I am drawn to the Talmud’s twofold understanding of Hallel: we chant it as we walk through breath holding, heart stopping danger; we chant it after we live through that danger. It accompanies us on both parts of our life journeys because –as the Talmud points out- its most important word-Halleuyah- compounds a command to praise (Hallelu) with a straightforward reference to God –known here by God’s Hebrew name, Yah. We are not asked or encouraged, we are commanded, to carry an attitude of praise with us wherever we are and through whatever we experience.
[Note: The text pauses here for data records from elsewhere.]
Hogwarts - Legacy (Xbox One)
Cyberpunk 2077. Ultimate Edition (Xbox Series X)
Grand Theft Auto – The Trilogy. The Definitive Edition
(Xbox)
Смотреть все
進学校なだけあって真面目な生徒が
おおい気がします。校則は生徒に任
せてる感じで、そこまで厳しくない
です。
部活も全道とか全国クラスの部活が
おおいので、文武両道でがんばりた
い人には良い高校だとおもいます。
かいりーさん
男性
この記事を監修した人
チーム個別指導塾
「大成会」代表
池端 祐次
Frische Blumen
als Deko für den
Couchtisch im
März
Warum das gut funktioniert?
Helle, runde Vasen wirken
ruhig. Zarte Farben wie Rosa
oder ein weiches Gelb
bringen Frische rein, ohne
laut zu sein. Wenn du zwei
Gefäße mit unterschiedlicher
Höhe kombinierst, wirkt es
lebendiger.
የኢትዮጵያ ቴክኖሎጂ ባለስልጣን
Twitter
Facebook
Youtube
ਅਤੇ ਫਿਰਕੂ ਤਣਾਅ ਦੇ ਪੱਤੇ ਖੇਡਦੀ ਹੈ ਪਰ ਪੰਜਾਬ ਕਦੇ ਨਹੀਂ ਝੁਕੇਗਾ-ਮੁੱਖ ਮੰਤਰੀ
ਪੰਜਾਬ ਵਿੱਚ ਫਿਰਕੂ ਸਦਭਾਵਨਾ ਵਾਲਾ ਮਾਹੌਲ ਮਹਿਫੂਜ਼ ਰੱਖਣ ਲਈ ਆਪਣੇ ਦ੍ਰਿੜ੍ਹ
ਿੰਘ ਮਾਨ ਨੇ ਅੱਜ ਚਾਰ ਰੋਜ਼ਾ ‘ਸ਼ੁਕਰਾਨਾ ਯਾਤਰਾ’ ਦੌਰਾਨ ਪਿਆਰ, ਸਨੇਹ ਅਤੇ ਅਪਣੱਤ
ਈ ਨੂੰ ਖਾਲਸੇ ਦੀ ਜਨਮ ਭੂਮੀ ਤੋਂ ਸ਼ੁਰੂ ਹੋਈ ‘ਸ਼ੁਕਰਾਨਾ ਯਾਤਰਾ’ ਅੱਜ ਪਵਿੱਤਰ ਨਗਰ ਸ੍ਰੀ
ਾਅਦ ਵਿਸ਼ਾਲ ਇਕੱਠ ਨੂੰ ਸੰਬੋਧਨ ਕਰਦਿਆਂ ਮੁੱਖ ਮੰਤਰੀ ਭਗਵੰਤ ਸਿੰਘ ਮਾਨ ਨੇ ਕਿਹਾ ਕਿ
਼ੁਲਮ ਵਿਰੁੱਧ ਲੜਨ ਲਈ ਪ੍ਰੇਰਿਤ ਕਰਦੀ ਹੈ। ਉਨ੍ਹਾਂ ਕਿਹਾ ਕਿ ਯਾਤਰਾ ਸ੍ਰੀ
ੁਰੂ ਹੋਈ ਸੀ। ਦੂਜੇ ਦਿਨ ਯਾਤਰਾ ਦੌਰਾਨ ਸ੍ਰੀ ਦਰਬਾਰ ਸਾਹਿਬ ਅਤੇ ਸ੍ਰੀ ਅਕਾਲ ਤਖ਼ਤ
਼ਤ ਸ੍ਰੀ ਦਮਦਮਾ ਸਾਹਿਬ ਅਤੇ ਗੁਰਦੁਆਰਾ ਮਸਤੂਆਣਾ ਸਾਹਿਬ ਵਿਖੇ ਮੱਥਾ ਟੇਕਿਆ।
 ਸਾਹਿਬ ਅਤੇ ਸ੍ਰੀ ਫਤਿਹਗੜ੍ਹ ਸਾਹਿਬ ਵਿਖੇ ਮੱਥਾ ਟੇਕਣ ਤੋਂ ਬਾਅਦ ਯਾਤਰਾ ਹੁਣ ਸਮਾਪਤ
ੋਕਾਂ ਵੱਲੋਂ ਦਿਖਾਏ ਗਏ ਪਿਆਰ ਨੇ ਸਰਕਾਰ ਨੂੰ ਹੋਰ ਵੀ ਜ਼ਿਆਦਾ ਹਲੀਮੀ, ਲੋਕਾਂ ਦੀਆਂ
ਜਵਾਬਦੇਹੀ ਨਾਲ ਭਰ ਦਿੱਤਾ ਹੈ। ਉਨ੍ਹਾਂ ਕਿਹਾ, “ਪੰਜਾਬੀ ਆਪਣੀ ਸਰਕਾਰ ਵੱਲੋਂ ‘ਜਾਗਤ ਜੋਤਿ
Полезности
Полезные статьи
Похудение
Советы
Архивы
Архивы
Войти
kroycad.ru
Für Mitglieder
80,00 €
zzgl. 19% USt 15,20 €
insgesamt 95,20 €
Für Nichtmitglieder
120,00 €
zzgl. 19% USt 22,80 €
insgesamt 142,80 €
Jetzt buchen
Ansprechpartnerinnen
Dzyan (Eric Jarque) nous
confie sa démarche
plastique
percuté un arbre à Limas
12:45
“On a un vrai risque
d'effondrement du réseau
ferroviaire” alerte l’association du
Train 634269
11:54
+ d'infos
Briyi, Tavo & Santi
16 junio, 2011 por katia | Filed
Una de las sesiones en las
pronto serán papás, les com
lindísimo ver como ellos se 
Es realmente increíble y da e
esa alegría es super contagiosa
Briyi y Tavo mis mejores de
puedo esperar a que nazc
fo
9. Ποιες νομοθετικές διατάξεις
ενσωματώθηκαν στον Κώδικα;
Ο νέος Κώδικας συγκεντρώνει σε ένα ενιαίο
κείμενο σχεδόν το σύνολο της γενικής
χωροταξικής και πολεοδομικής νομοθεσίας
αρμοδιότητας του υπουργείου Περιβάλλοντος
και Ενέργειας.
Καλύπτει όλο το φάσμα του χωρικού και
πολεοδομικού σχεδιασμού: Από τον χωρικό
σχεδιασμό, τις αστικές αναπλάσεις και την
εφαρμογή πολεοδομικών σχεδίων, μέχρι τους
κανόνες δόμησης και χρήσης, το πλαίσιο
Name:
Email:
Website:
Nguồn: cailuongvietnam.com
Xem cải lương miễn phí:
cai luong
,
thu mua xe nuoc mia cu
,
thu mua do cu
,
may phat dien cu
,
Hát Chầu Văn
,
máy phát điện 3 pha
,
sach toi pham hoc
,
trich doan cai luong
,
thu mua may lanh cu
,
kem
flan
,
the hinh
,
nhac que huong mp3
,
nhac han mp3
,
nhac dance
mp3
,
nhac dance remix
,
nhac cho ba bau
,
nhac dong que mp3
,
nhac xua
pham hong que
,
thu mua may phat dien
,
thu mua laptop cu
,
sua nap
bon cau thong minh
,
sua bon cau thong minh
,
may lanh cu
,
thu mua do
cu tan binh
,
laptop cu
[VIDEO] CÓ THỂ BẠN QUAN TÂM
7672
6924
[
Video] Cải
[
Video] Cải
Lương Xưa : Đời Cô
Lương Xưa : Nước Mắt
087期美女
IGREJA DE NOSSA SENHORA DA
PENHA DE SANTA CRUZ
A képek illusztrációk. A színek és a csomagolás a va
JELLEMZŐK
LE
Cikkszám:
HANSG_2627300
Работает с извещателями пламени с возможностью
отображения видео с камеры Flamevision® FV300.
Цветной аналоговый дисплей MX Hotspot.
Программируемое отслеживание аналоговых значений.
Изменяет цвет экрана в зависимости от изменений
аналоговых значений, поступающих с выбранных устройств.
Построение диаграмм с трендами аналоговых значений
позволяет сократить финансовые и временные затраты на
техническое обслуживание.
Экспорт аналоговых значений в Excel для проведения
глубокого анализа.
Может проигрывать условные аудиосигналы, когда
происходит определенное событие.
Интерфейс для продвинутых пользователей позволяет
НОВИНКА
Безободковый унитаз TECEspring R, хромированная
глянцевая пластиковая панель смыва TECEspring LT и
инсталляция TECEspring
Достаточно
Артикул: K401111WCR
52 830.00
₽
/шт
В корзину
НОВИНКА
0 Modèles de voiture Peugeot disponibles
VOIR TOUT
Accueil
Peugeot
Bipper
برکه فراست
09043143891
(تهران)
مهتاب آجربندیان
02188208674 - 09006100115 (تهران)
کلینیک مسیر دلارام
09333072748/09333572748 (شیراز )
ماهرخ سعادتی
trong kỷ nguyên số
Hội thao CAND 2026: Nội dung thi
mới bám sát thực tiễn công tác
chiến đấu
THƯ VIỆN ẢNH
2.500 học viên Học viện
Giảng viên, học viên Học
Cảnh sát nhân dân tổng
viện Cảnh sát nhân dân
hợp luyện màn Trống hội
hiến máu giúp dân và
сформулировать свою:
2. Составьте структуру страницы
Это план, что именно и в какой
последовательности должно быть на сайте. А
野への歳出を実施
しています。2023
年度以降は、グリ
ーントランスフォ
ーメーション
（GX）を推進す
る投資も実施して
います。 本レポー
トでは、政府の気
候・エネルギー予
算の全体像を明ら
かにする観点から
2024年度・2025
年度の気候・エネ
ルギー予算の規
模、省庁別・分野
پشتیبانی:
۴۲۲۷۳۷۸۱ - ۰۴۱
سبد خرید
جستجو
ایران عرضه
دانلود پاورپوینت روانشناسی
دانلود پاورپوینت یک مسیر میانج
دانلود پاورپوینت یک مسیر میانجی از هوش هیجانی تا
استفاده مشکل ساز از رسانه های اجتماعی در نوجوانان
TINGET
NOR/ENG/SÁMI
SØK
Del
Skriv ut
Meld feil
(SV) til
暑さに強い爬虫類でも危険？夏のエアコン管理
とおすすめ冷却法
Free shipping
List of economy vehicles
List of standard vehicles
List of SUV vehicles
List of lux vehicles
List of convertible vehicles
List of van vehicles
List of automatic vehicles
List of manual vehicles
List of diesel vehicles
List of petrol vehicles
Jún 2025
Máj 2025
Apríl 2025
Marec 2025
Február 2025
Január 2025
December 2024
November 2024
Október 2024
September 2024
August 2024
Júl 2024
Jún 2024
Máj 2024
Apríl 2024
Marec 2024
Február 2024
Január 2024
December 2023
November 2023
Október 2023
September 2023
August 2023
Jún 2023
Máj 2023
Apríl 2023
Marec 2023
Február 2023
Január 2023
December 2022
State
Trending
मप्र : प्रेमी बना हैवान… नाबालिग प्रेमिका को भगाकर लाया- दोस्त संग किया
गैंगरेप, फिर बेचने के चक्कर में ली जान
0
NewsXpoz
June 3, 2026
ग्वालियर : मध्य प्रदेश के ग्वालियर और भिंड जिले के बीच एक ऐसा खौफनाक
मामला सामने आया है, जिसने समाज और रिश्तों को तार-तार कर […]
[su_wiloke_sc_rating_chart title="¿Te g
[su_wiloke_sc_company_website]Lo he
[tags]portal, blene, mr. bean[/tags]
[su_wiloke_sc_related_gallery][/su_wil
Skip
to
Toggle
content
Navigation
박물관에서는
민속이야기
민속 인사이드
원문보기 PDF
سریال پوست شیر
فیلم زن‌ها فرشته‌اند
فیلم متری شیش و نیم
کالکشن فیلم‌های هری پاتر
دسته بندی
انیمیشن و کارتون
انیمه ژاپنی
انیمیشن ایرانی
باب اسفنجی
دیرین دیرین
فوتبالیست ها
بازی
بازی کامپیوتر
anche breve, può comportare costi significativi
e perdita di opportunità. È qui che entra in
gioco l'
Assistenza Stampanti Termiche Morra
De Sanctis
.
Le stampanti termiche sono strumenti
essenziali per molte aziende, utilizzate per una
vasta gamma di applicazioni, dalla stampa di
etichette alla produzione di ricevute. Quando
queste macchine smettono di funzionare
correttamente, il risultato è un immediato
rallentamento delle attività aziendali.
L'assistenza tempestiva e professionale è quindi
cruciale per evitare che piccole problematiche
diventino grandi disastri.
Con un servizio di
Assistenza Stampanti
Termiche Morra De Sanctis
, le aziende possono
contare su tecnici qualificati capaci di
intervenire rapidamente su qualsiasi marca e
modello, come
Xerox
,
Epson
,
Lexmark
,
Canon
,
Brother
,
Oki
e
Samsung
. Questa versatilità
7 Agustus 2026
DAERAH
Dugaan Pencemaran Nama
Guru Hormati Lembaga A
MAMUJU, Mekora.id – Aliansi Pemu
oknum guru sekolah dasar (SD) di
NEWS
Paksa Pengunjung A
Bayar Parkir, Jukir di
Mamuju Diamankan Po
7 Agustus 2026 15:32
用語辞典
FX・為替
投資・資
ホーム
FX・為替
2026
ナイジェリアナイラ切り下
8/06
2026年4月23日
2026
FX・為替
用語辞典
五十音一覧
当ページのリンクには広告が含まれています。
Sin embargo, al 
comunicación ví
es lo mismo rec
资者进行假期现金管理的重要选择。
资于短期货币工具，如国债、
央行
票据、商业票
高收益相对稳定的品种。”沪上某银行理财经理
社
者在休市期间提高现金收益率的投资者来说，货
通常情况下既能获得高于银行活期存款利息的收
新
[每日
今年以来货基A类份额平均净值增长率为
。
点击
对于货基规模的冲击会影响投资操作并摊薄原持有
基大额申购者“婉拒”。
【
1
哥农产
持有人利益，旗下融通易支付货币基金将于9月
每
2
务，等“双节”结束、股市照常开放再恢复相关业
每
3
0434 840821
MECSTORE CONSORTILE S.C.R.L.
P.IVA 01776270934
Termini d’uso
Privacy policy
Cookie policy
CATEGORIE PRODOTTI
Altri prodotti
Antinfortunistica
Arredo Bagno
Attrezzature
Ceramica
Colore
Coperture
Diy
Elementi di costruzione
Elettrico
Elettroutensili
A view of life that is suffused with praise does not usually come naturally: we have to inculcate it within ourselves through the hard work of waking each day –no matter how we feel, no matter what a day brings us- and recognizing that day as one more precious opportunity to breathe, to live, to be in this mixture of madness and magnificence that is our world, the world created by God, the never ending source of all life in all of its complexity, mystery, and imperfection. A Halleluyah perspective on the world sees God’s creative power and compassionate presence in everything: danger and redemption, sadness and joy, life and death. A Halleluyah perspective praises God for life as it is, because it is holy and worthwhile simply by virtue of being life!

In a moment, when we chant Yizkor, we will actually be reciting an extended Halleluyah. Yes, we will be remembering our loved ones who have died, some naturally in their time, and others tragically and before their time. But we will also be remembering their precious legacies, feeling their palpable, endless presence, and praising God for the people they were and the people they have helped us to become. For the love that they gave us and allowed us to give them, we say Halleluyah! For the complex, imperfect but loving relationships that we had with them, we say, Halleluyah! For our ability to remember them without the varnish of false piety, we say Halleluyah! For their having lived in our world, in God’s world, we say Halleluyah!